Clone- and gene-specific aberrations of parental imprinting in human induced pluripotent stem cells

Marjorie Pick, Yonatan Stelzer, Ori Bar-Nur, Yoav Mayshar, Amir Eden, Nissim Benvenisty
Stem Cells 2009, 27 (11): 2686-90
Genomic imprinting is an epigenetic phenomenon whereby genes are expressed in a monoallelic manner, which is inherited either maternally or paternally. Expression of imprinted genes has been examined in human embryonic stem (ES) cells, and the cells show a substantial degree of genomic imprinting stability. Recently, human somatic cells were reprogrammed to a pluripotent state using various defined factors. These induced pluripotent stem (iPS) cells are thought to have a great potential for studying genetic diseases and to be a source of patient-specific stem cells. Thus, studying the expression of imprinted genes in these cells is important. We examined the allelic expression of various imprinted genes in several iPS cell lines and found polymorphisms in four genes.

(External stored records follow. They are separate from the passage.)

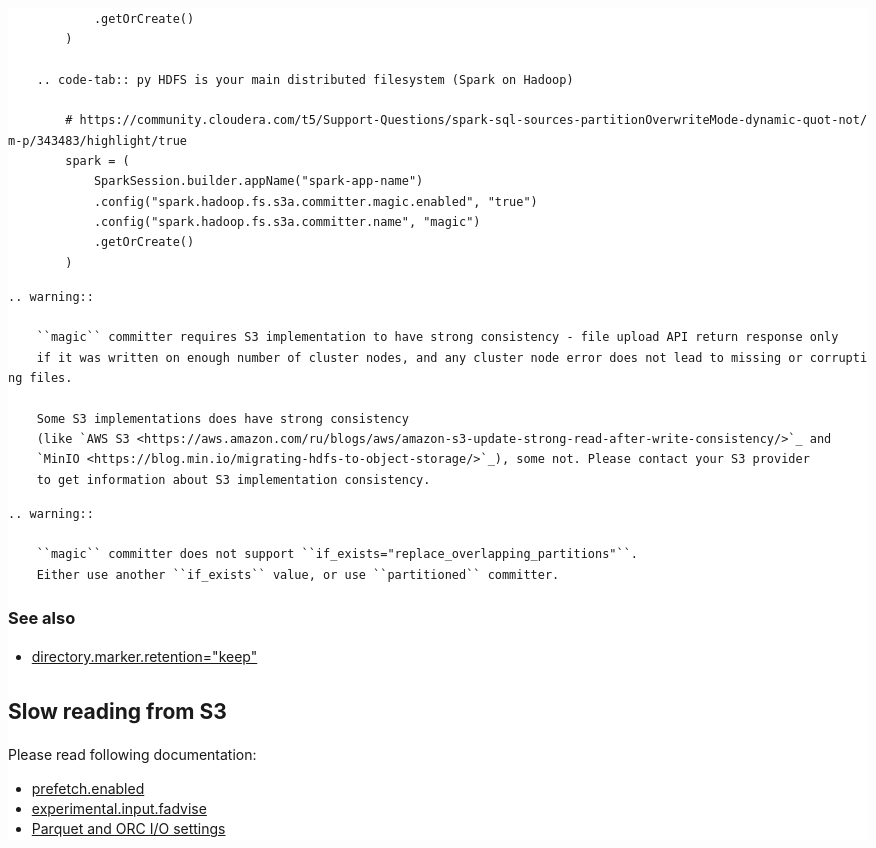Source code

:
 ```{eval-rst}
            .getOrCreate()
        )

    .. code-tab:: py HDFS is your main distributed filesystem (Spark on Hadoop)

        # https://community.cloudera.com/t5/Support-Questions/spark-sql-sources-partitionOverwriteMode-dynamic-quot-not/m-p/343483/highlight/true
        spark = (
            SparkSession.builder.appName("spark-app-name")
            .config("spark.hadoop.fs.s3a.committer.magic.enabled", "true")
            .config("spark.hadoop.fs.s3a.committer.name", "magic")
            .getOrCreate()
        )
```

```{eval-rst}
.. warning::

    ``magic`` committer requires S3 implementation to have strong consistency - file upload API return response only
    if it was written on enough number of cluster nodes, and any cluster node error does not lead to missing or corrupting files.

    Some S3 implementations does have strong consistency
    (like `AWS S3 <https://aws.amazon.com/ru/blogs/aws/amazon-s3-update-strong-read-after-write-consistency/>`_ and
    `MinIO <https://blog.min.io/migrating-hdfs-to-object-storage/>`_), some not. Please contact your S3 provider
    to get information about S3 implementation consistency.
```

```{eval-rst}
.. warning::

    ``magic`` committer does not support ``if_exists="replace_overlapping_partitions"``.
    Either use another ``if_exists`` value, or use ``partitioned`` committer.
```

### See also

- [directory.marker.retention="keep"](https://hadoop.apache.org/docs/stable/hadoop-aws/tools/hadoop-aws/directory_markers.html)

## Slow reading from S3

Please read following documentation:

- [prefetch.enabled](https://hadoop.apache.org/docs/stable/hadoop-aws/tools/hadoop-aws/prefetching.html)
- [experimental.input.fadvise](https://hadoop.apache.org/docs/stable/hadoop-aws/tools/hadoop-aws/performance.html#Improving_data_input_performance_through_fadvise)
- [Parquet and ORC I/O settings](https://spark.apache.org/docs/latest/cloud-integration.html#parquet-io-settings)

After analyzing parent-specific expression of these genes, we observed overall normal monoallelic expression in the iPS cell lines. However, we found biallelic expression of the H19 gene in one iPS cell line and biallelic expression of the KCNQ10T1 gene in another iPS cell line. We further analyzed the DNA methylation levels of the promoter region of the H19 gene and found that the cell line that showed biallelic expression had undergone extensive DNA demethylation. Additionally we studied the imprinting gene expression pattern of multiple human iPS cell lines via DNA microarray analyses and divided the pattern of expression into three groups: (a) genes that showed significantly stable levels of expression in iPS cells, (b) genes that showed a substantial degree of variability in expression in both human ES and iPS cells, and (c) genes that showed aberrant expression levels in some human iPS cell lines, as compared with human ES cells. In general, iPS cells have a rather stable expression of their imprinted genes. However, we found a significant number of cell lines with abnormal expression of imprinted genes, and thus we believe that imprinted genes should be examined for each cell line if it is to be used for studying genetic diseases or for the purpose of regenerative medicine.